---------- SELECTED EXCERPT ----------
2. School of Mechanical & Automotive Engineering, Qilu University of Technology (Shandong Academy of Sciences), Ji'nan 250300, China
In 2004, Yeh et al.[1] introduced the concept of "high entropy alloy(HEA)", which has recently gained significant attention in the materials field and sparked extensive discussions among researchers. In contrast to normal alloys, HEAs belong to a unique class of alloys that contain five or more elements. The composition of each element is carefully balanced, with no component exceeding 35%[2]. The notable characteristics of HEA include the high entropy effect[3] and slow diffusion effect[4], which contributes to a reduction in Gibbs free energy. The reduced Gibbs free energy prevents intermetallic compounds from developing, which causes a stable solid solution to form inside the alloy. The amalgamation of multiple principal components not only allows for the utilization of each element's individual properties but also highlights the intricate interplay and synergy among these elements, known as the cocktail effect[5]. Additionally, the size disparities among the atoms of each element induce lattice distortion effects within the alloy system[6]. These four effects intricately interact with one another, ultimately influencing the mechanical properties of HEA[7].Extensive investigations have demonstrated that HEA holds tremendous potential in various engineering fields, including aerospace, nuclear power, energy, chemical, automotive, and biomedical applications. In comparison to conventional alloys, HEA exhibits exceptional properties such as high hardness[8], improved yield strength[9], high radiation resistance[10], excellent high-temperature wear resistance[11], good corrosion resistance[12], and oxidation resistance[13-17]. Consequently, HEA presents a wide range of prospects in material surface modification endeavors.
---------- MATERIAL PROVIDED ----------
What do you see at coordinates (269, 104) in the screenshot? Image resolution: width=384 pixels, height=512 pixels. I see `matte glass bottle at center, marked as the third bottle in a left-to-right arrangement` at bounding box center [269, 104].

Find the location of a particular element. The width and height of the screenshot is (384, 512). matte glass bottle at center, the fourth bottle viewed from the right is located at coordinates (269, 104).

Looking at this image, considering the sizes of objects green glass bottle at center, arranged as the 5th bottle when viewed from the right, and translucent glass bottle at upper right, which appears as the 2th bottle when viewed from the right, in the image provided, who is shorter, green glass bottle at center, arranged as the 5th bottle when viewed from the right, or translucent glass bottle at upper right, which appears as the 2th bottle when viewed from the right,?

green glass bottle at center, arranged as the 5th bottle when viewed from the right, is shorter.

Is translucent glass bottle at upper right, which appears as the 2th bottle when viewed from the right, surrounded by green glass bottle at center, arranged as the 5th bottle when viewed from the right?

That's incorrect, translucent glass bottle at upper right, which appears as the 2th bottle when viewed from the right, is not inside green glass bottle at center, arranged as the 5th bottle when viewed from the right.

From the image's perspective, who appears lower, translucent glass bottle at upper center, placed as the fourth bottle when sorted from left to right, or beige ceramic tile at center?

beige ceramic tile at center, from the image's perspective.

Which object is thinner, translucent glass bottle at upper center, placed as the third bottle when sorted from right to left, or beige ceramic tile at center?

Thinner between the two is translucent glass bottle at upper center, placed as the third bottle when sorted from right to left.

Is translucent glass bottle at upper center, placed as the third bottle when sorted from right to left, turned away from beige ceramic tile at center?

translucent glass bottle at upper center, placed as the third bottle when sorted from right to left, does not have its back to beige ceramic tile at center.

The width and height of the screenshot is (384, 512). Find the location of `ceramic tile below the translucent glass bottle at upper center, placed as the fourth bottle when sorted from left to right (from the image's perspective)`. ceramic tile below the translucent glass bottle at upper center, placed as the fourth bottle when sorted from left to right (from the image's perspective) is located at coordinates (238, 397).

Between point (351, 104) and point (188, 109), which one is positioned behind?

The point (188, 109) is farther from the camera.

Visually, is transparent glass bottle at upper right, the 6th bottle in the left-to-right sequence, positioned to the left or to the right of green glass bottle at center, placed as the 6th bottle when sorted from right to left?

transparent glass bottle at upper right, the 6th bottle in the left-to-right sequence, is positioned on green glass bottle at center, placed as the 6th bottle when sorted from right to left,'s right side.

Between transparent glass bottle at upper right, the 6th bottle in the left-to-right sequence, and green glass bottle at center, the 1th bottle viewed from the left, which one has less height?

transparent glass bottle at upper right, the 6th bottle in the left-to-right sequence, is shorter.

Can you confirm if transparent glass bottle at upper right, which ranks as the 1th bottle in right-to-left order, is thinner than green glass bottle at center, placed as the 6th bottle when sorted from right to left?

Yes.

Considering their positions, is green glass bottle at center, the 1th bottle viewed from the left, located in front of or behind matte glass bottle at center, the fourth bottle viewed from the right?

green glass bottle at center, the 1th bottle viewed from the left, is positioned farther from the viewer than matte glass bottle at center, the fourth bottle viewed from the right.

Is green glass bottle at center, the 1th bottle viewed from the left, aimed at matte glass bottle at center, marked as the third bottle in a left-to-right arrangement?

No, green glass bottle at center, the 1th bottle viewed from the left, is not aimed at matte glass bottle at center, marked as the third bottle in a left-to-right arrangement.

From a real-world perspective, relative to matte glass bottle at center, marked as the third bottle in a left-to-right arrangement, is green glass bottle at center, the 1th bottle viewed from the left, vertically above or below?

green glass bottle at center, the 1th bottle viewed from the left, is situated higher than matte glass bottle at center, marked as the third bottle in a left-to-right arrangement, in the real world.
----------
---------- MATERIAL PROVIDED ----------
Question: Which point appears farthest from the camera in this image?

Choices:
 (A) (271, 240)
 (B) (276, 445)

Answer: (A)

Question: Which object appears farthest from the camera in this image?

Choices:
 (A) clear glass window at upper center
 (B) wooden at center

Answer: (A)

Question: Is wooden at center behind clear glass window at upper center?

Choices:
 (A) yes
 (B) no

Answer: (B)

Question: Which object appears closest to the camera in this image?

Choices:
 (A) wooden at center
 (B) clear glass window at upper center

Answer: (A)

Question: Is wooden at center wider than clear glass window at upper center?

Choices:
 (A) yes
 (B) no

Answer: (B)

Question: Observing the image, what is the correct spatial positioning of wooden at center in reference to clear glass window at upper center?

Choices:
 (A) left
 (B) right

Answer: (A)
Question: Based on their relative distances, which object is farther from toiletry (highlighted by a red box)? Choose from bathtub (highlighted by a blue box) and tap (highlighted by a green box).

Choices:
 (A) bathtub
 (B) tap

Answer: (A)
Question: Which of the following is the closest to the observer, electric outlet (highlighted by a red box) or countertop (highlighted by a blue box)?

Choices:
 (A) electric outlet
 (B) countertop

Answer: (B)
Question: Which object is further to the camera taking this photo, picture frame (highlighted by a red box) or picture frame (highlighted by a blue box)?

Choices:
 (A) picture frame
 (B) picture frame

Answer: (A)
----------
TASK LIST ::
(1) For each statement about the text on high entropy alloys, decide whether it agrees with that text. Answer yes or no and quote the words that settle it. (a) High entropy alloys contain five or more elements. (b) In a high entropy alloy, no single component may exceed 50%. (c) The reduced Gibbs free energy keeps intermetallic compounds from developing.
(2) Carry on the text on high entropy alloys, starting right after its final sentence.

ANSWERS FOR THIS EXERCISE ::
(1)
(a) Yes: "HEAs belong to a unique class of alloys that contain five or more elements."
(b) No: "with no component exceeding 35%"
(c) Yes: "The reduced Gibbs free energy prevents intermetallic compounds from developing"

(2)
Due to its remarkable mechanical characteristics, a lot of research has been done on the CoCrFeNi HEA in the metallurgical materials field. However, this alloy exhibits low wear resistance and hardness. As research has progressed, AlCoCrFeNi has emerged as the most representative HEA system. CoCrFeNi is substantially harder and more resistant to wear after being combined with aluminum. In recent years, a large number of researchers have explored HEA with improved performance by modifying the preparation methods and alloy compositions.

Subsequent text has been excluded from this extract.